[Stored data entries]
▼

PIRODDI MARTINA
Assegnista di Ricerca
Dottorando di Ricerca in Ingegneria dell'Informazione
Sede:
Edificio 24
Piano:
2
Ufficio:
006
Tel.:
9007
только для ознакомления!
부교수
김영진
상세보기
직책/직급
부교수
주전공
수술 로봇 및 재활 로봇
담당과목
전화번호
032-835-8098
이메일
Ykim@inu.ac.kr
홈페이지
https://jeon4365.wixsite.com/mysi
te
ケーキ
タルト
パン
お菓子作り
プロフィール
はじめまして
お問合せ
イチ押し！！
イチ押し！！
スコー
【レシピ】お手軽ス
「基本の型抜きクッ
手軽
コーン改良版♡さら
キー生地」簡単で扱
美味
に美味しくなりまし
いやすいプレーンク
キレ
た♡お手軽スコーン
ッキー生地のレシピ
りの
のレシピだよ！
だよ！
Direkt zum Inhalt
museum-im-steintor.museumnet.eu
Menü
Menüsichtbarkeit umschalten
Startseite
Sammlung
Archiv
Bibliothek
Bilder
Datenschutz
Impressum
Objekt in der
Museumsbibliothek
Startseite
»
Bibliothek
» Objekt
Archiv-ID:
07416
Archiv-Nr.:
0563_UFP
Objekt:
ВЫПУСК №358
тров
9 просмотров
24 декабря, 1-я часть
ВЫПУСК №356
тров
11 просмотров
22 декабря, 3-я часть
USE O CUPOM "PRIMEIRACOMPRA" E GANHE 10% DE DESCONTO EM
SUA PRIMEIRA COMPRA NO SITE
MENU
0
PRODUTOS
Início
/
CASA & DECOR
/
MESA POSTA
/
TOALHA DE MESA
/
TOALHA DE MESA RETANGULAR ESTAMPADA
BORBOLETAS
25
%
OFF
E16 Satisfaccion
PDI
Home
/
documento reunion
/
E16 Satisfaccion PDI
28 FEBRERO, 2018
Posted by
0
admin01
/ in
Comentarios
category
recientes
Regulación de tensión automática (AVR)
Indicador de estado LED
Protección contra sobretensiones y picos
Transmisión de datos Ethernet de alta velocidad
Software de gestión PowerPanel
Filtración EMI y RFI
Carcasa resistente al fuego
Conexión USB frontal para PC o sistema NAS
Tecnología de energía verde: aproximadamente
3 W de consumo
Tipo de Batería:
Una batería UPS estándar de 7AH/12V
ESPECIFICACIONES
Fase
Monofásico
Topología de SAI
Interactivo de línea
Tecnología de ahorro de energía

▲
▼

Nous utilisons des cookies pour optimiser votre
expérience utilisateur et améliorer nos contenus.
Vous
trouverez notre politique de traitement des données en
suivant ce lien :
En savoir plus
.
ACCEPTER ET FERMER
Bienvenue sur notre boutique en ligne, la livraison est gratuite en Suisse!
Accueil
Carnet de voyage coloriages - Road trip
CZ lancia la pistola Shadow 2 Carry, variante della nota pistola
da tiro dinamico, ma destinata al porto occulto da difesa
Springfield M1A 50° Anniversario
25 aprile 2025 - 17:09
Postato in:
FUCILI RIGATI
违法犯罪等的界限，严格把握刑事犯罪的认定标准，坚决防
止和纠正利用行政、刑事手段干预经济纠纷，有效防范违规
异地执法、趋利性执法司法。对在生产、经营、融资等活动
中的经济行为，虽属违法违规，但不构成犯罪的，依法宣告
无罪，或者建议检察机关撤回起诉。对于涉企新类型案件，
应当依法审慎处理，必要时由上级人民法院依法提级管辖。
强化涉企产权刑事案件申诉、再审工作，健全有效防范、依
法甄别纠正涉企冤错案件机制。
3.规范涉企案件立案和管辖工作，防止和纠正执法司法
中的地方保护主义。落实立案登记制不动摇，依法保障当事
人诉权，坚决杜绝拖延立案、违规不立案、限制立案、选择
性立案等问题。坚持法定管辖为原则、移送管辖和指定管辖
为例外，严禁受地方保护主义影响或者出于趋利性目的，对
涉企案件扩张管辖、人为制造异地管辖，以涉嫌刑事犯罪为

▲
▼

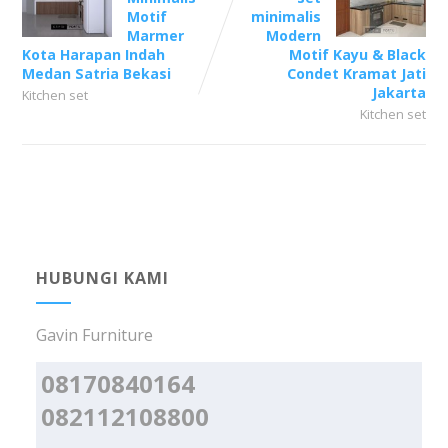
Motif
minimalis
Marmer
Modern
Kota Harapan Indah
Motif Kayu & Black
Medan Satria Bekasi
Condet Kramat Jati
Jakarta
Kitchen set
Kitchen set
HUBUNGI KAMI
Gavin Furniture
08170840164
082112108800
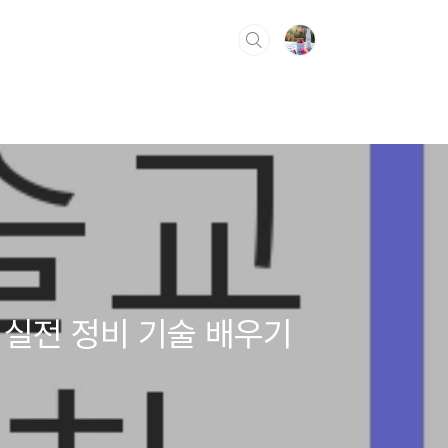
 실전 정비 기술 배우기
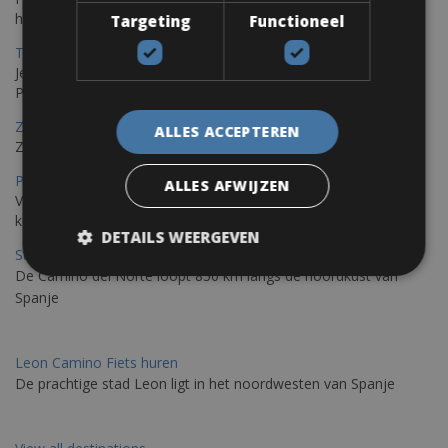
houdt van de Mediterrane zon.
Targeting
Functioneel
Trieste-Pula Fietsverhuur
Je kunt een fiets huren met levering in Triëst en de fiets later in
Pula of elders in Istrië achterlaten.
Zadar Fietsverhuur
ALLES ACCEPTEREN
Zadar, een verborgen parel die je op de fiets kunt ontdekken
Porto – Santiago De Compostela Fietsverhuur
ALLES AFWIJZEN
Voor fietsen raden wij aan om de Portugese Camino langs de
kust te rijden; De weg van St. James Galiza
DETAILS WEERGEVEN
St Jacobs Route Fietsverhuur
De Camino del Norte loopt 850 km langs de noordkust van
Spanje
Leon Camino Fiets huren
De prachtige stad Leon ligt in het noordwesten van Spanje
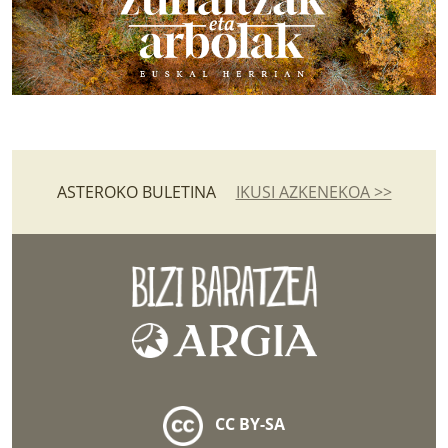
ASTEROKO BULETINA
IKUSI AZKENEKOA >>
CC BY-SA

▲

Your instructions:
I'd like the lines above from the one with "ВЫПУСК №358" up to and including the one with "ESPECIFICACIONES" copied exactly, with no other lines.

Task solution:
ВЫПУСК №358
тров
9 просмотров
24 декабря, 1-я часть
ВЫПУСК №356
тров
11 просмотров
22 декабря, 3-я часть
USE O CUPOM "PRIMEIRACOMPRA" E GANHE 10% DE DESCONTO EM
SUA PRIMEIRA COMPRA NO SITE
MENU
0
PRODUTOS
Início
/
CASA & DECOR
/
MESA POSTA
/
TOALHA DE MESA
/
TOALHA DE MESA RETANGULAR ESTAMPADA
BORBOLETAS
25
%
OFF
E16 Satisfaccion
PDI
Home
/
documento reunion
/
E16 Satisfaccion PDI
28 FEBRERO, 2018
Posted by
0
admin01
/ in
Comentarios
category
recientes
Regulación de tensión automática (AVR)
Indicador de estado LED
Protección contra sobretensiones y picos
Transmisión de datos Ethernet de alta velocidad
Software de gestión PowerPanel
Filtración EMI y RFI
Carcasa resistente al fuego
Conexión USB frontal para PC o sistema NAS
Tecnología de energía verde: aproximadamente
3 W de consumo
Tipo de Batería:
Una batería UPS estándar de 7AH/12V
ESPECIFICACIONES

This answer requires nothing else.